Similarly, don't just take it as read that the performance numbers are correct. I worked with one of the chips implementing the original MBX and it was nowhere near the performance envolope stated in their material. Remember SGX is a unified shader - Ask yourself are they quoting SGX peak fill rate with the core 100% dedicate to fragment processing ? Similar question goes for vertex processing...
Lies, lies, damn lies and GPU marketing material and all that.
On the power consumption front there are a number of variables to take into account.
Total power efficiency for the GPU core will depend on the number of gates in the core, number and area of the RAM's in the core. How many of those are active at anyone time and (this is the key bit you've missed so far) the amount of external BW consummed by the GPU core.
Not to trivialise it though the gate/RAM area is a big issue without power gating. Sub 65nm static power consumption through leakage is a big deal, so the SGX would seem to have the edge over Mali there, however, if the utilisation of the core is 100% during a rendering phases then there is no/limited opportunity to power gate (you need to keep the gates powered up to do the work) and this is where the SGX gets let down.
SGX being a unified shader architecture its compute core is shared between vertex and fragment processing (which inccidentally is probably why its smaller). It attempts to load balance using some hoopy hyper threading system, this will likely have the effect that the core is active a lot more of the time meaning agressive power gating really may not buy you that much. Mali has the advantage that MaliGP can be completely power gated after its finished processing (thats about 30% of the architecture powered off). Thats gotta be worth something!
Another factor that plays in here is the number and size of the RAM instances in the design. I don't know the in's and out's of the implementation of SGX (I haven't seen any die shots I can analyse), but to keep a hyper threaded unified shader architecture fed they probably have a big ass cache RAM to context switch in and out of to keep the thing ticking over. That's gonna cost big on the power consumption front. As long as the core is active that RAM needs to stay powered up.

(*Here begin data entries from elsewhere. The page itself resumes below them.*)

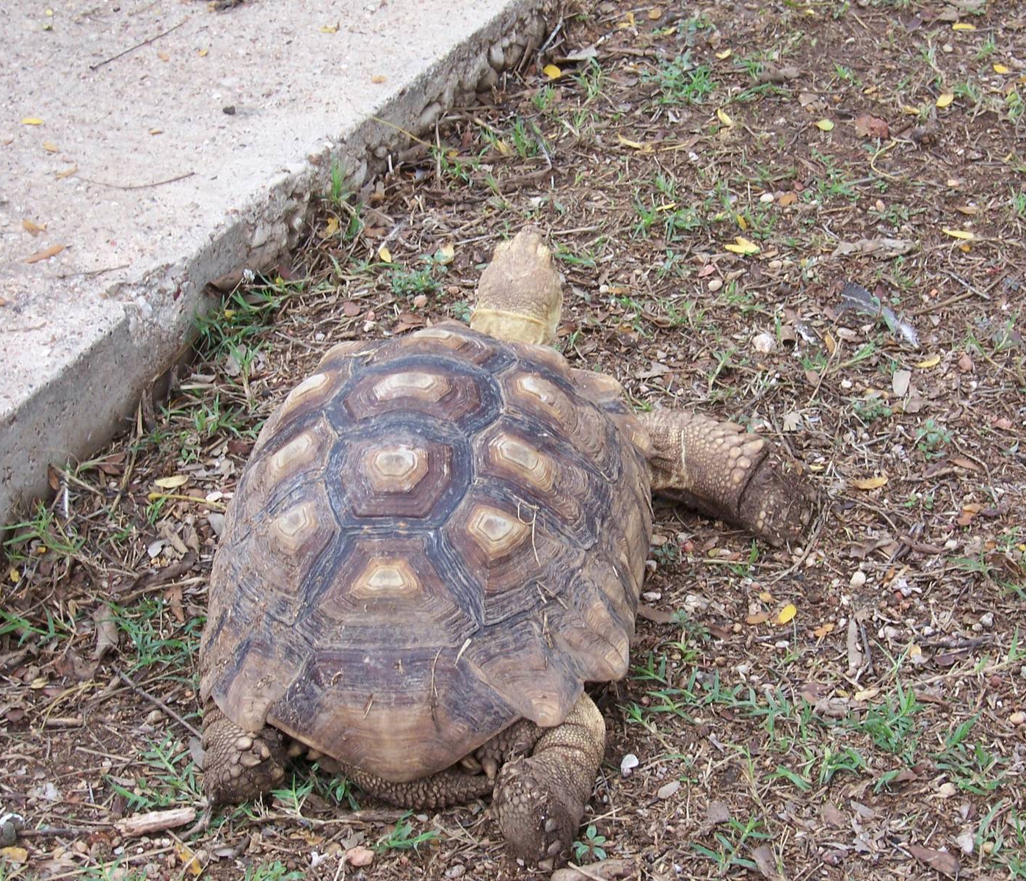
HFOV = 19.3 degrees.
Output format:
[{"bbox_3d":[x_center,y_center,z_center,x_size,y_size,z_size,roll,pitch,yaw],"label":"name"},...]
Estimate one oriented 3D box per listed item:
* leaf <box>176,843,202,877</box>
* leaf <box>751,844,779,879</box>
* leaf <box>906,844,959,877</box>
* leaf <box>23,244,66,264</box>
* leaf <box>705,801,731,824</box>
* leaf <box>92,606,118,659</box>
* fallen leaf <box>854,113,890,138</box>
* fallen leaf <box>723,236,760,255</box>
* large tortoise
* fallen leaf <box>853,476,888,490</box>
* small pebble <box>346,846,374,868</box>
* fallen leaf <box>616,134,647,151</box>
[{"bbox_3d":[-0.262,0.340,2.444,0.016,0.008,0.042,-18,37,-26],"label":"leaf"},{"bbox_3d":[0.205,0.340,2.442,0.016,0.010,0.043,-3,33,-4],"label":"leaf"},{"bbox_3d":[0.340,0.337,2.444,0.047,0.012,0.021,23,40,32],"label":"leaf"},{"bbox_3d":[-0.433,-0.173,2.794,0.043,0.006,0.011,-18,39,-23],"label":"leaf"},{"bbox_3d":[0.161,0.292,2.372,0.021,0.009,0.025,0,35,0],"label":"leaf"},{"bbox_3d":[-0.344,0.161,2.546,0.024,0.015,0.071,-8,36,-11],"label":"leaf"},{"bbox_3d":[0.386,-0.338,3.250,0.038,0.016,0.041,0,35,0],"label":"fallen leaf"},{"bbox_3d":[0.231,-0.197,3.055,0.036,0.012,0.030,0,35,0],"label":"fallen leaf"},{"bbox_3d":[0.017,0.042,2.671,0.503,0.260,0.711,3,33,5],"label":"large tortoise"},{"bbox_3d":[0.323,0.039,2.729,0.033,0.008,0.012,-7,36,-10],"label":"fallen leaf"},{"bbox_3d":[-0.118,0.321,2.327,0.022,0.015,0.017,0,35,0],"label":"small pebble"},{"bbox_3d":[0.137,-0.346,3.498,0.013,0.010,0.049,-25,41,-33],"label":"fallen leaf"}]

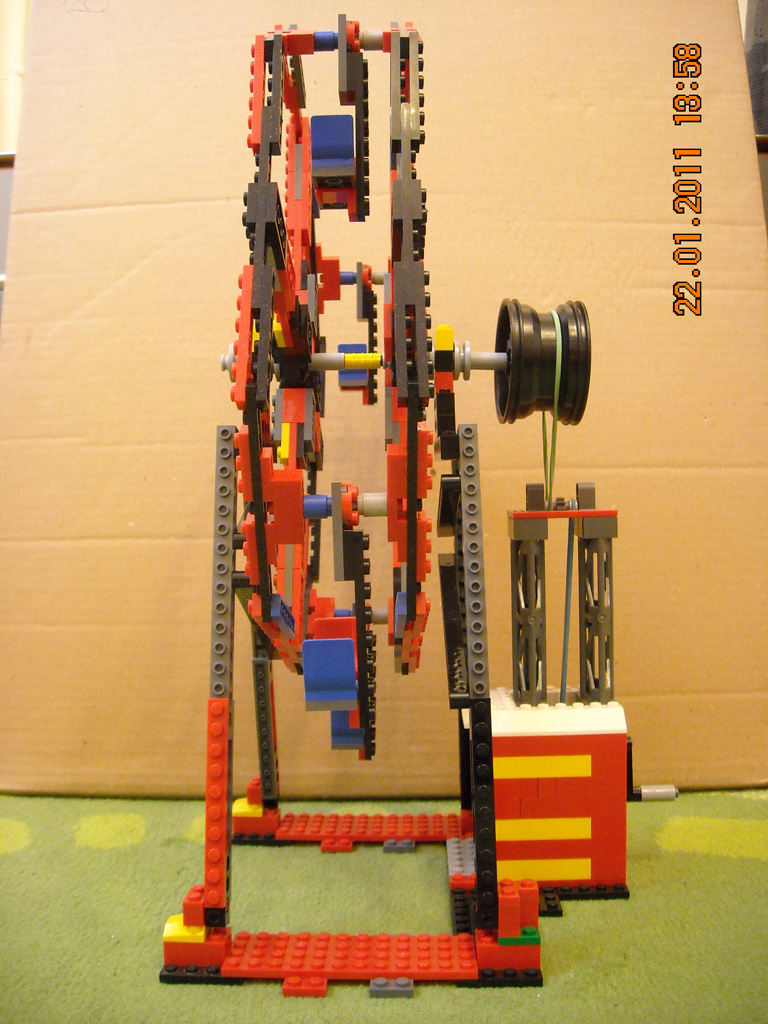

Mali has some neat (and patent protected) tricks up its sleave in that regard. It doesn't have any context switch overhead thanks to a nifty trick of carrying the context with each thread. This means they have little or no pipeline flush overhead and no need for a munging great cache to store it.
Last thing you need to take into account is the memory bandwith consummed by the two cores. External memory banwidth to DRAM consumes stupid amounts of power and nothing hammers the crap out of memory quite like a GPU running 3D graphics.
I attended a tech seminar (come to think of it I think it was an ARM one) were they talked about external DRAM accesses being 10x the cost of internal computation in some cases. While I'm not sure I buy 10x, even 2x would be a significant effect and reducing the bandwidth used by a GPU would make a significant difference to overall power consumption.
I've heard ARM make some pretty bold claims about Mali's BW reduction techniques. Whilst I don't have any first hand experience to confirm or deny those claims. I am told by trusted sources that they are on the level though and they do have an advantage compared to SGX with real world work loads. Enough to offset the size difference? I can't say, but interesting to note.
So whats my point? The above are just a few obvious things that I've obsereved which tell me its impossible to make an apples for apples comparison of the two based on publicly available data. We are only getting a tiny glimpse of the whole picture.
Going on experience I'd say PowerVR will over promise and under deliver on the SGX, but they'll sell a bundle of them anyway and so we'll suffer more mediocre graphics experiences on handsets for another generation. ARM are winning designs away from PowerVR however, so there must be something in this that's making sense to some big names.
As for the Mali400 MP, I think is a very poorly thought out product. If you are going to introduce a multi core scaleble product why the hell not scale both fragment and vertex shader cores. This smacks of something nailed together in a hurry to meet some spurious customer request if you ask me (wonder if thats anything to do with them loosing one of their key strategic technical people earlier in the year...).
Anyway lets hope they get more of a clue with the next one and give PowerVR a real run for their money.